Provided records:
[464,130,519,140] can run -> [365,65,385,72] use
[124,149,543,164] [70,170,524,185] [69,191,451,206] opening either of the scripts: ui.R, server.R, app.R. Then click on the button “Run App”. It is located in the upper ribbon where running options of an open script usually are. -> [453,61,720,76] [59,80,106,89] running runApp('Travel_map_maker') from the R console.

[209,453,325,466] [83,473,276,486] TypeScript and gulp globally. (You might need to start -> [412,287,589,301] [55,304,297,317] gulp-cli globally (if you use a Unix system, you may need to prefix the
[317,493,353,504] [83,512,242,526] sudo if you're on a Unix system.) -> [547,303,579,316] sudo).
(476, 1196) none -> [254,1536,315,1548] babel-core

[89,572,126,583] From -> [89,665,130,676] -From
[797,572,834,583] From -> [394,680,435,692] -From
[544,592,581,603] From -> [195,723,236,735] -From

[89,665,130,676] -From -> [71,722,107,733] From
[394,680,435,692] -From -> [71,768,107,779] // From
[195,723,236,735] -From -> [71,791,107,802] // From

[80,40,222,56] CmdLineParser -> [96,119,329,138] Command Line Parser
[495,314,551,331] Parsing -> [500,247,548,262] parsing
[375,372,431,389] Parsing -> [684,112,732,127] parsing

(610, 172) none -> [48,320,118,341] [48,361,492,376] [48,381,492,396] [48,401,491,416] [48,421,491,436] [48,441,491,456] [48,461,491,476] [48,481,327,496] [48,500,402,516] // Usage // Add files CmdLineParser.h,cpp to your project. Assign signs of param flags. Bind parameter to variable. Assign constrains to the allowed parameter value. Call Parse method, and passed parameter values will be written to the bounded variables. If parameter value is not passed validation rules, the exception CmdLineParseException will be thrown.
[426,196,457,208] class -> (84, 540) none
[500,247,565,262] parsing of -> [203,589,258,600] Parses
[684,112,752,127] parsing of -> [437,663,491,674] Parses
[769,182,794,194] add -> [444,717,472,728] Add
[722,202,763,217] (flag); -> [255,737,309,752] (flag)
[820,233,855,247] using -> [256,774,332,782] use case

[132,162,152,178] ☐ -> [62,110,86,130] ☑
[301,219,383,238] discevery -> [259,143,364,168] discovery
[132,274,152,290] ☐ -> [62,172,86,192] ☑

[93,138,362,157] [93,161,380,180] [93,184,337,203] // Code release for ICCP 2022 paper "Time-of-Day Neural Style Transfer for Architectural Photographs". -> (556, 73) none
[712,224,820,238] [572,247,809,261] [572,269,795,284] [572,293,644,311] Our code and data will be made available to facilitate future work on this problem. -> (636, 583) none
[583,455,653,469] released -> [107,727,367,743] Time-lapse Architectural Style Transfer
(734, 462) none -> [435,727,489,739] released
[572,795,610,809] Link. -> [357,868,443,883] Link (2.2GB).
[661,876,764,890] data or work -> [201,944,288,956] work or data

What you should do: Transcribe each entry exactly.

Exercise solution:
[464,130,519,140] can run -> [365,65,385,72] use
[124,149,543,164] [70,170,524,185] [69,191,451,206] opening either of the scripts: ui.R, server.R, app.R. Then click on the button “Run App”. It is located in the upper ribbon where running options of an open script usually are. -> [453,61,720,76] [59,80,106,89] running runApp('Travel_map_maker') from the R console.

[209,453,325,466] [83,473,276,486] TypeScript and gulp globally. (You might need to start -> [412,287,589,301] [55,304,297,317] gulp-cli globally (if you use a Unix system, you may need to prefix the
[317,493,353,504] [83,512,242,526] sudo if you're on a Unix system.) -> [547,303,579,316] sudo).
(476, 1196) none -> [254,1536,315,1548] babel-core

[89,572,126,583] From -> [89,665,130,676] -From
[797,572,834,583] From -> [394,680,435,692] -From
[544,592,581,603] From -> [195,723,236,735] -From

[89,665,130,676] -From -> [71,722,107,733] From
[394,680,435,692] -From -> [71,768,107,779] // From
[195,723,236,735] -From -> [71,791,107,802] // From

[80,40,222,56] CmdLineParser -> [96,119,329,138] Command Line Parser
[495,314,551,331] Parsing -> [500,247,548,262] parsing
[375,372,431,389] Parsing -> [684,112,732,127] parsing

(610, 172) none -> [48,320,118,341] [48,361,492,376] [48,381,492,396] [48,401,491,416] [48,421,491,436] [48,441,491,456] [48,461,491,476] [48,481,327,496] [48,500,402,516] // Usage // Add files CmdLineParser.h,cpp to your project. Assign signs of param flags. Bind parameter to variable. Assign constrains to the allowed parameter value. Call Parse method, and passed parameter values will be written to the bounded variables. If parameter value is not passed validation rules, the exception CmdLineParseException will be thrown.
[426,196,457,208] class -> (84, 540) none
[500,247,565,262] parsing of -> [203,589,258,600] Parses
[684,112,752,127] parsing of -> [437,663,491,674] Parses
[769,182,794,194] add -> [444,717,472,728] Add
[722,202,763,217] (flag); -> [255,737,309,752] (flag)
[820,233,855,247] using -> [256,774,332,782] use case

[132,162,152,178] ☐ -> [62,110,86,130] ☑
[301,219,383,238] discevery -> [259,143,364,168] discovery
[132,274,152,290] ☐ -> [62,172,86,192] ☑

[93,138,362,157] [93,161,380,180] [93,184,337,203] // Code release for ICCP 2022 paper "Time-of-Day Neural Style Transfer for Architectural Photographs". -> (556, 73) none
[712,224,820,238] [572,247,809,261] [572,269,795,284] [572,293,644,311] Our code and data will be made available to facilitate future work on this problem. -> (636, 583) none
[583,455,653,469] released -> [107,727,367,743] Time-lapse Architectural Style Transfer
(734, 462) none -> [435,727,489,739] released
[572,795,610,809] Link. -> [357,868,443,883] Link (2.2GB).
[661,876,764,890] data or work -> [201,944,288,956] work or data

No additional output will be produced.